══ PASSAGE PROVIDED

Effect of cultivation method on crop yields

There are many ways to cultivate a field, ranging from deep ploughing to no-till farming, and choosing the right variety and cultivation technique combination is the key to getting the most out of your soil.

And early results in work being carried out by Blair McKenzie of the James Hutton Institute suggest newer spring barley varieties often yield more with a plough-based approach compared with min till.

He is co-ordinating one of three projects under the AHDB-funded national soil programme.

The project is focusing on cultivation practices to improve management advice.

It specifically builds on four existing sites that have been used to collect data over many years (two in Scotland and two in England) with the aim of understanding how tillage regimes can produce vastly different outcomes in soil status and crop yield.

Research reasons

The project aims to improve crop yield by managing the soil environment using best practice in a sustainable way.

════
══ SUPPLIED DATA

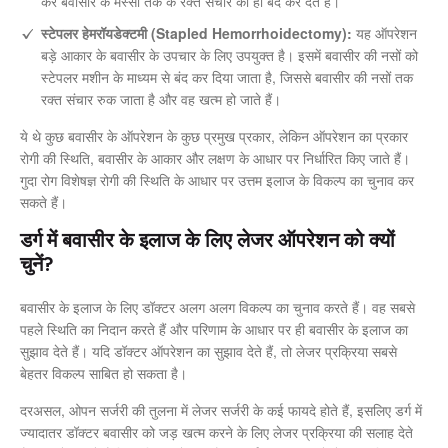
कर बवासीर के मस्सों तक के रक्त संचार को ही बंद कर देते हैं।
स्टेपलर हेमरॉयडेक्टमी (Stapled Hemorrhoidectomy):
यह ऑपरेशन
बड़े आकार के बवासीर के उपचार के लिए उपयुक्त है। इसमें बवासीर की नसों को
स्टेपलर मशीन के माध्यम से बंद कर दिया जाता है, जिससे बवासीर की नसों तक
रक्त संचार रुक जाता है और वह खत्म हो जाते हैं।
ये थे कुछ बवासीर के ऑपरेशन के कुछ प्रमुख प्रकार, लेकिन ऑपरेशन का प्रकार
रोगी की स्थिति, बवासीर के आकार और लक्षण के आधार पर निर्धारित किए जाते हैं।
गुदा रोग विशेषज्ञ रोगी की स्थिति के आधार पर उत्तम इलाज के विकल्प का चुनाव कर
सकते हैं।
डर्ग में बवासीर के इलाज के लिए लेजर ऑपरेशन को क्यों
चुनें?
बवासीर के इलाज के लिए डॉक्टर अलग अलग विकल्प का चुनाव करते हैं। वह सबसे
पहले स्थिति का निदान करते हैं और परिणाम के आधार पर ही बवासीर के इलाज का
सुझाव देते हैं। यदि डॉक्टर ऑपरेशन का सुझाव देते हैं, तो लेजर प्रक्रिया सबसे
बेहतर विकल्प साबित हो सकता है।
दरअसल, ओपन सर्जरी की तुलना में लेजर सर्जरी के कई फायदे होते हैं, इसलिए डर्ग में
ज्यादातर डॉक्टर बवासीर को जड़ खत्म करने के लिए लेजर प्रक्रिया की सलाह देते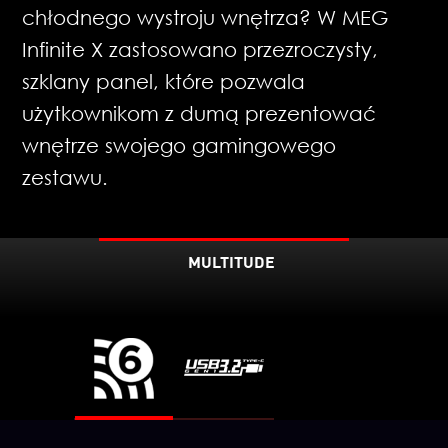
chłodnego wystroju wnętrza? W MEG
Infinite X zastosowano przezroczysty,
szklany panel, które pozwala
użytkownikom z dumą prezentować
wnętrze swojego gamingowego
zestawu.
MULTITUDE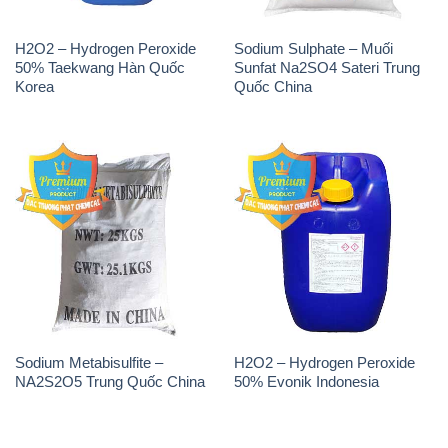
THÔNG TIN
Giới thiệu
Sản phẩm
Chính sách và quy định chung
Tin tức
Liên hệ
📞
PHÒNG KINH DOANH - CÔNG TY HÓA CHẤT
ĐẮC TRƯỜNG PHÁT
🌐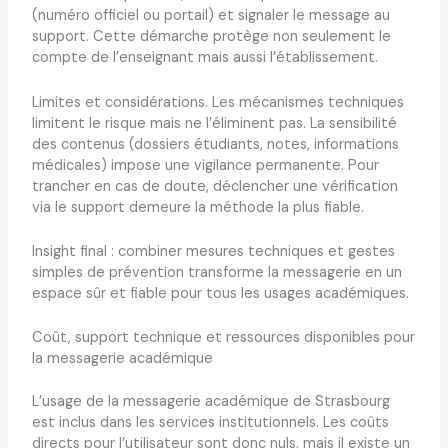
(numéro officiel ou portail) et signaler le message au
support. Cette démarche protège non seulement le
compte de l’enseignant mais aussi l’établissement.
Limites et considérations. Les mécanismes techniques
limitent le risque mais ne l’éliminent pas. La sensibilité
des contenus (dossiers étudiants, notes, informations
médicales) impose une vigilance permanente. Pour
trancher en cas de doute, déclencher une vérification
via le support demeure la méthode la plus fiable.
Insight final : combiner mesures techniques et gestes
simples de prévention transforme la messagerie en un
espace sûr et fiable pour tous les usages académiques.
Coût, support technique et ressources disponibles pour
la messagerie académique
L’usage de la messagerie académique de Strasbourg
est inclus dans les services institutionnels. Les coûts
directs pour l’utilisateur sont donc nuls, mais il existe un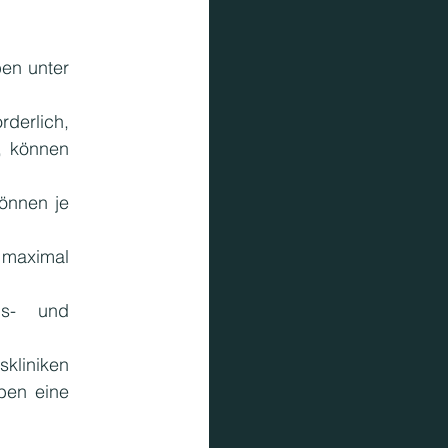
en unter 
derlich, 
, können 
nnen je 
 maximal 
s- und 
kliniken 
en eine 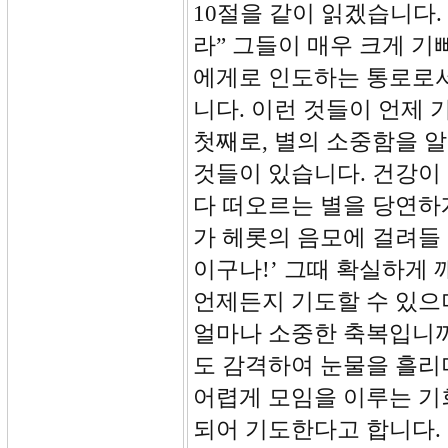
10절을 같이 읽겠습니다.
라” 그들이 매우 크게 
에게로 인도하는 통로로서
니다. 이런 것들이 언제 
첫째로, 별의 소중함을 
것들이 있습니다. 건강이
다 떠오르는 별을 당연하
가 헤롯의 음모에 걸려들 
이구나!’ 그때 확실하게 
언제든지 기도할 수 있으
얼마나 소중한 축복입니까
도 감격하여 눈물을 흘리며
어렵게 모임을 이루는 기
되어 기도한다고 합니다.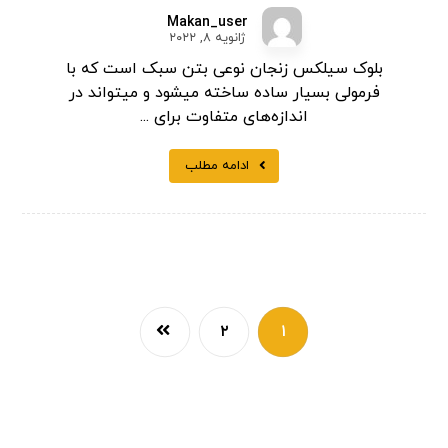
Makan_user
ژانویه ۸, ۲۰۲۲
بلوک سیلکس زنجان نوعی بتن سبک است که با
فرمولی بسیار ساده ساخته میشود و میتواند در
اندازه‌های متفاوت برای ...
ادامه مطلب
۲
۱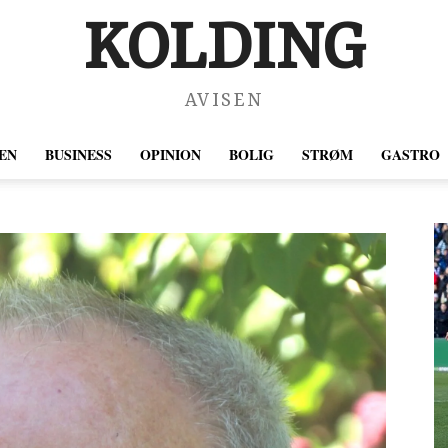
KOLDING
AVISEN
EN
BUSINESS
OPINION
BOLIG
STRØM
GASTRO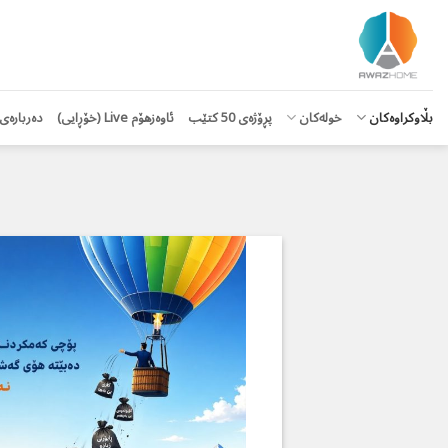
Ski
t
conten
بڵاوكراوەكان
خولەکان
پڕۆژەی 50 كتێب
ئاوەزهۆم Live (خۆڕایی)
دەربارەی 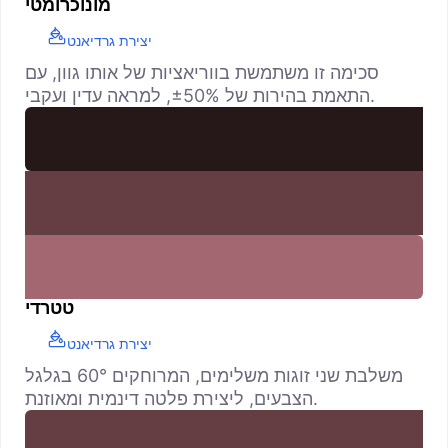
מונוכרומטי
יצירת גרדיאנט
סכימה זו משתמשת בווריאציות של אותו גוון, עם
התאמת בהירות של ±50%, למראה עדין ועקבי.
טטרדי
יצירת גרדיאנט
משלבת שני זוגות משלימים, המרוחקים 60° בגלגל
הצבעים, ליצירת פלטה דינמית ומאוזנת.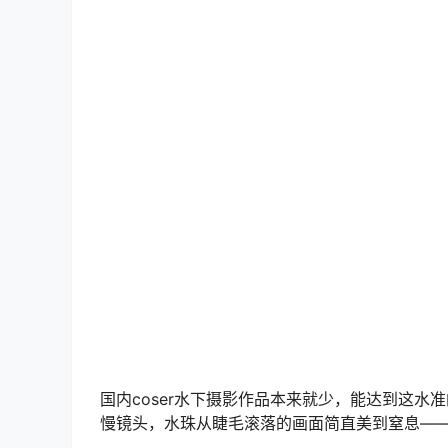
提到竞泳cos，大多数人脑海里浮现的可能是火l
什么叫”又纯又欲”。这组照片最绝的是选用了浅
里的薄荷汽水，清爽中带着微甜。
说起来，这种风格让人不禁联想到另一位擅长泳装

════

EXERCISE BRIEF: In the article on cultivation methods and crop yields, how many existing sites does the project build on, and where are they located?

REPLY TO THE EXERCISE: Four sites: two in Scotland and two in England.